**Collected data entries:**
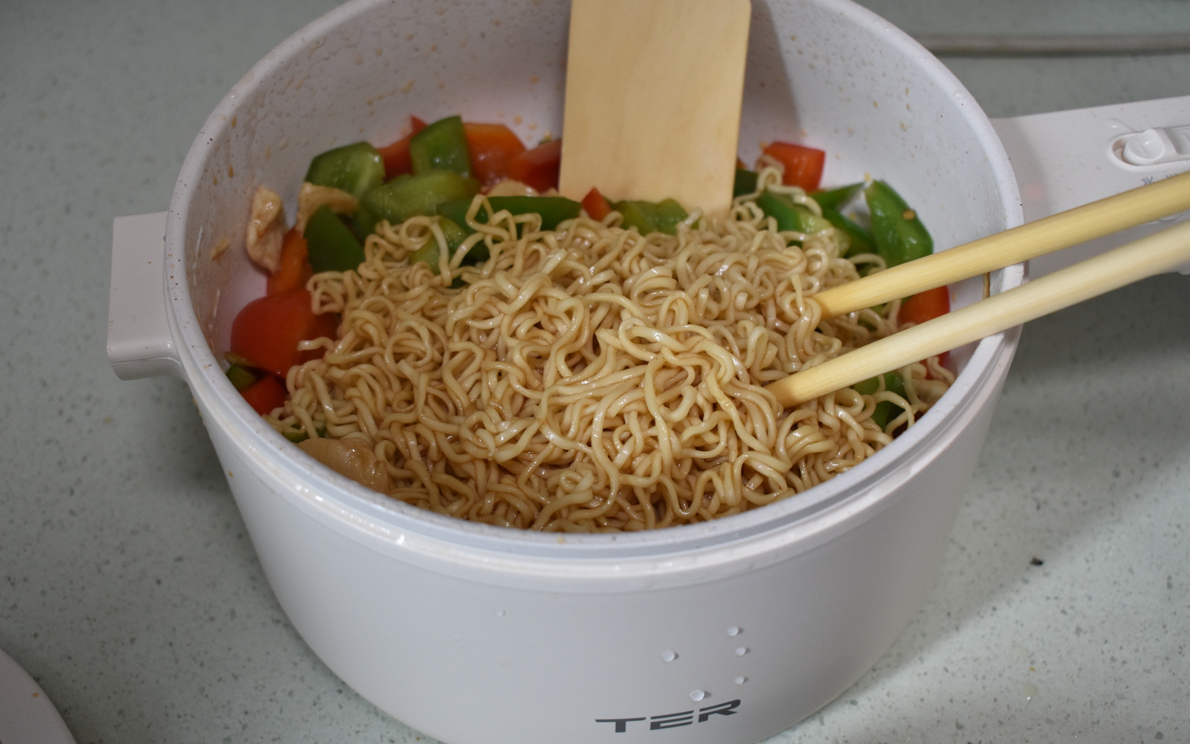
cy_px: 377
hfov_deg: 41.1
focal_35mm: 49
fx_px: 1589
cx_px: 595
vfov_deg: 26.3
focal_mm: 32
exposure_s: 1/50
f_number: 5
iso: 1000
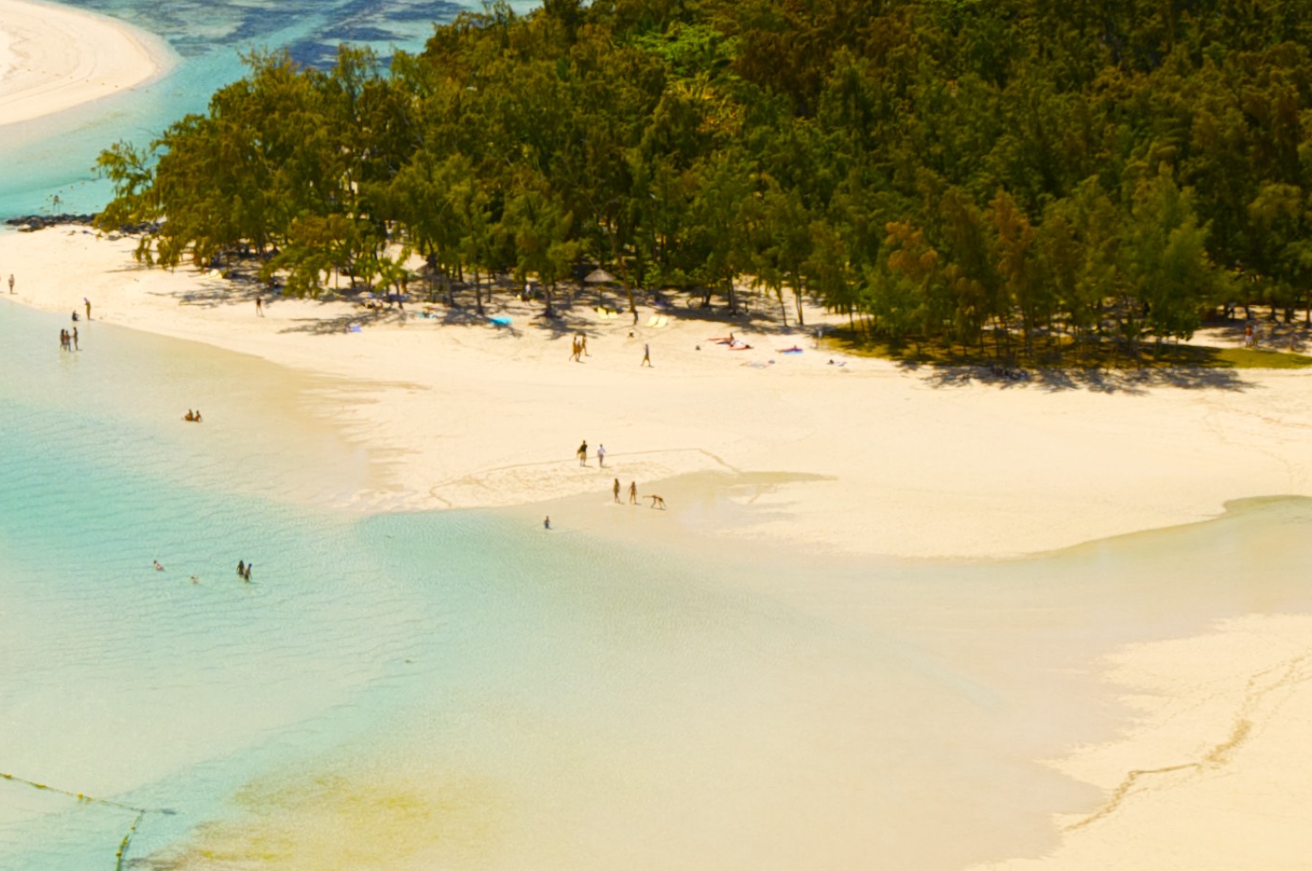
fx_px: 5351
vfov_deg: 9.3
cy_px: 470
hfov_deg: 13.9
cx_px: 183
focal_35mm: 147
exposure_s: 1/2000
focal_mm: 48
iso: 320
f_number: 5
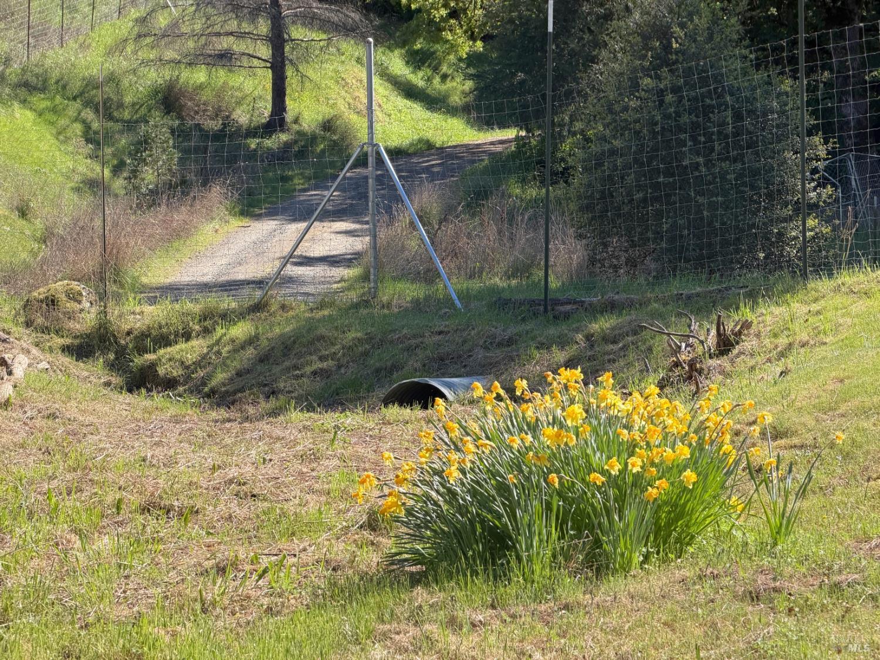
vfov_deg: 14.8
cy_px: 330
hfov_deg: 19.6
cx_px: 440
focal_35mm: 100
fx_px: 2541
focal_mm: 16.89
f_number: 2.8
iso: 50
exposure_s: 1/465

**What is needed:**
The copy you give must run from the line containing "hfov_deg: 41.1" through the last line of the records, exactly, with the pictures left out.

**Exercise output:**
hfov_deg: 41.1
focal_35mm: 49
fx_px: 1589
cx_px: 595
vfov_deg: 26.3
focal_mm: 32
exposure_s: 1/50
f_number: 5
iso: 1000
fx_px: 5351
vfov_deg: 9.3
cy_px: 470
hfov_deg: 13.9
cx_px: 183
focal_35mm: 147
exposure_s: 1/2000
focal_mm: 48
iso: 320
f_number: 5
vfov_deg: 14.8
cy_px: 330
hfov_deg: 19.6
cx_px: 440
focal_35mm: 100
fx_px: 2541
focal_mm: 16.89
f_number: 2.8
iso: 50
exposure_s: 1/465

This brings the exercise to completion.